» **WHAT THE TASK REQUIRES**: Search the data for the word "lines" and copy each line that has it.

» **TASK INPUT**:
-.-.-

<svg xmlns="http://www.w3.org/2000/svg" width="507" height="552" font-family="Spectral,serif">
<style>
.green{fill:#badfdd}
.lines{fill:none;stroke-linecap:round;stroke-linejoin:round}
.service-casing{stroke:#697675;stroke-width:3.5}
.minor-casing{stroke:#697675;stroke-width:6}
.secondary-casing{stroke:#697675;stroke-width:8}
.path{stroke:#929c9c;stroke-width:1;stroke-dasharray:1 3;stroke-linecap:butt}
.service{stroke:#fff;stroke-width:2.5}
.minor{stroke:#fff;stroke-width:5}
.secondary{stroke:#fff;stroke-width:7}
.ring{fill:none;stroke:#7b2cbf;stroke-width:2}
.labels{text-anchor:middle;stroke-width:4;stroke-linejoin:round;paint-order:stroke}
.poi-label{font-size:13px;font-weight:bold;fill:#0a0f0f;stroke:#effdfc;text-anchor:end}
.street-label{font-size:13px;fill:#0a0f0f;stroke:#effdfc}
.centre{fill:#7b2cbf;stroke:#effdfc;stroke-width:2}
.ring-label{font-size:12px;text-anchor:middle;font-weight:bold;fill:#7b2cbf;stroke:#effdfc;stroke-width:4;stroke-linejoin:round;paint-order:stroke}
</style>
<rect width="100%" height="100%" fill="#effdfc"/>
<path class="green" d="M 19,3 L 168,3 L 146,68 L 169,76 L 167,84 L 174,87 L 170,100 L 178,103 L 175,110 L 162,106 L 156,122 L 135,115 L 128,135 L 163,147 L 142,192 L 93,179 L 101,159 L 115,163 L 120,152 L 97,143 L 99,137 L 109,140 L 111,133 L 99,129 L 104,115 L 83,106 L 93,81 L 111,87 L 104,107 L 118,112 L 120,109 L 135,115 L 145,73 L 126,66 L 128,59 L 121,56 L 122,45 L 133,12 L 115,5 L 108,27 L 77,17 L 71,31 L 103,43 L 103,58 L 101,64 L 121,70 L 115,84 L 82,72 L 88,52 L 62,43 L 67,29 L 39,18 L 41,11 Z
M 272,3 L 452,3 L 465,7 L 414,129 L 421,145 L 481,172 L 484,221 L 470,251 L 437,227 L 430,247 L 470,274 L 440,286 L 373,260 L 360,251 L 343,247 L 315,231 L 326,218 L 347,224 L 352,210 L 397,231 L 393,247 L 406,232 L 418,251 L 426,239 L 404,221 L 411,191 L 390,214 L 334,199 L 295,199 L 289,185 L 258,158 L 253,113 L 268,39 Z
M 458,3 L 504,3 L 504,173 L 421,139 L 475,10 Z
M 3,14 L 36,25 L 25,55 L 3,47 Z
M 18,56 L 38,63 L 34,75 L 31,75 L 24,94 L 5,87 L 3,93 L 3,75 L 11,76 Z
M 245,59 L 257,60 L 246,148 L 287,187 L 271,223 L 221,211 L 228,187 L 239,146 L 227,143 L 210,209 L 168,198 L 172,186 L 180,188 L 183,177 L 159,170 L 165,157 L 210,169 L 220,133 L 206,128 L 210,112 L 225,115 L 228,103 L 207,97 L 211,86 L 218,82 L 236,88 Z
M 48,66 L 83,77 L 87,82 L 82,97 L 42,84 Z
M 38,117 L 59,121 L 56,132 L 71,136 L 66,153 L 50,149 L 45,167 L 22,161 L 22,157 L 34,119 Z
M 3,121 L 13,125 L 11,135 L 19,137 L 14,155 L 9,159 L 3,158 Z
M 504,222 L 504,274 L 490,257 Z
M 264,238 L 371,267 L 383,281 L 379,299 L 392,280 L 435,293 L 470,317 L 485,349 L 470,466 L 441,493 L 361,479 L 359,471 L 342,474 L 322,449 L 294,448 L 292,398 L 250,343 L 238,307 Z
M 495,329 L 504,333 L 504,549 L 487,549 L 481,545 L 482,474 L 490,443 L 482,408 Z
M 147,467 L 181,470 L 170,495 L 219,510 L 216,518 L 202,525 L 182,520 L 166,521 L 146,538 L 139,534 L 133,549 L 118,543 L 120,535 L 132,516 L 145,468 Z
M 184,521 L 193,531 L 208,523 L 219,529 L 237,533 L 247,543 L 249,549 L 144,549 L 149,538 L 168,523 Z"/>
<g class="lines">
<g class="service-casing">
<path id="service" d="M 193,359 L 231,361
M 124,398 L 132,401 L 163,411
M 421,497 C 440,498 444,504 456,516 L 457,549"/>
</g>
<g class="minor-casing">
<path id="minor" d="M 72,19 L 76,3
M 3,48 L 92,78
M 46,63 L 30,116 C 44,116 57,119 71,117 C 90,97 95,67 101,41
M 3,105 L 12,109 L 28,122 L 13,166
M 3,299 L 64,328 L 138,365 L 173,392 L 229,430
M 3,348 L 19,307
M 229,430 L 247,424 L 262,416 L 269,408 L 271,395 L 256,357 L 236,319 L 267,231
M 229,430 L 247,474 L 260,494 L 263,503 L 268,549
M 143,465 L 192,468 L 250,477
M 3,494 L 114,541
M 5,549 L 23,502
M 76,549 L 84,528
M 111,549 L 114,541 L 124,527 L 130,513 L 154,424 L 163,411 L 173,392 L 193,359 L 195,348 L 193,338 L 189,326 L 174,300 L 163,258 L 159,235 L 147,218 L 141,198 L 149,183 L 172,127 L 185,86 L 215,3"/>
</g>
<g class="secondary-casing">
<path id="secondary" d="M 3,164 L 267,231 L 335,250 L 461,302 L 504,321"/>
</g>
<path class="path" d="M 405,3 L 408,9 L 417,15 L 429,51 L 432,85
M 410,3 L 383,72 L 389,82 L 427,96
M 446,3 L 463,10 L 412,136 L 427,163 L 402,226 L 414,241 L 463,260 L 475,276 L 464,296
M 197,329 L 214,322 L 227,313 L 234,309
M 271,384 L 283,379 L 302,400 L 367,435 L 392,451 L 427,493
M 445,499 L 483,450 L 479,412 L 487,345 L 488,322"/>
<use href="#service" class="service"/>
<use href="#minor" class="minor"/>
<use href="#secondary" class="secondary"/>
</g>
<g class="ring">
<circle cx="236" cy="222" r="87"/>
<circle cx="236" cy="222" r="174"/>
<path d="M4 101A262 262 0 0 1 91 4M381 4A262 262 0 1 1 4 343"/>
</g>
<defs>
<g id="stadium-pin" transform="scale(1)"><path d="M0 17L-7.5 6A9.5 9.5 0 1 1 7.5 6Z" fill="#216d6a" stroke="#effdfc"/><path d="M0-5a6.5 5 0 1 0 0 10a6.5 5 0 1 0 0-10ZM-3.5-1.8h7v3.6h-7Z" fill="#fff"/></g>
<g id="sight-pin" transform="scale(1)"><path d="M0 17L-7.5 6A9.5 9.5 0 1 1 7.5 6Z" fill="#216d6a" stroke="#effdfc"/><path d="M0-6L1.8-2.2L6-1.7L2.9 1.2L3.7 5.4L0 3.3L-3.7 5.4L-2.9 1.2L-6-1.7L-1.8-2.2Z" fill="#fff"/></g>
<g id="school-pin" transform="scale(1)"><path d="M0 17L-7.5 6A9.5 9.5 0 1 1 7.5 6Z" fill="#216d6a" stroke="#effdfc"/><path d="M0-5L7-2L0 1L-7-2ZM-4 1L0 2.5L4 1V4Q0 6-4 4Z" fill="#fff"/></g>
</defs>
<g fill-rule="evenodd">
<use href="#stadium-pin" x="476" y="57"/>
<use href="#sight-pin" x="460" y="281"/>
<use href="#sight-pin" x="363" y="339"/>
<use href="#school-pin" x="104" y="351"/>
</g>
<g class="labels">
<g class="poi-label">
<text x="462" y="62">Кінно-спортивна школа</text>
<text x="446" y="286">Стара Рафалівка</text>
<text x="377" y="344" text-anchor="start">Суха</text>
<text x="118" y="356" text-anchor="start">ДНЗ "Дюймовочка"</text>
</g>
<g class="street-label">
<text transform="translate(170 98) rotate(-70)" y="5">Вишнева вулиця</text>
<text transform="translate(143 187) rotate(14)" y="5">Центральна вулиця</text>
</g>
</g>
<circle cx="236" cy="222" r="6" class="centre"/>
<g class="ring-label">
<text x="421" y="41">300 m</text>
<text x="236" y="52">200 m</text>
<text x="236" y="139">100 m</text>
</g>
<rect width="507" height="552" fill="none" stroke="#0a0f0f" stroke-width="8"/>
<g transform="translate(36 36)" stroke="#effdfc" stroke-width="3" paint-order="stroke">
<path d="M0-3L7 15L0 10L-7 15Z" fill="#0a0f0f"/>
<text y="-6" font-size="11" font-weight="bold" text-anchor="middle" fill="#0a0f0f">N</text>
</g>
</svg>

-.-.-

» **REPLY**:
.lines{fill:none;stroke-linecap:round;stroke-linejoin:round}
<g class="lines">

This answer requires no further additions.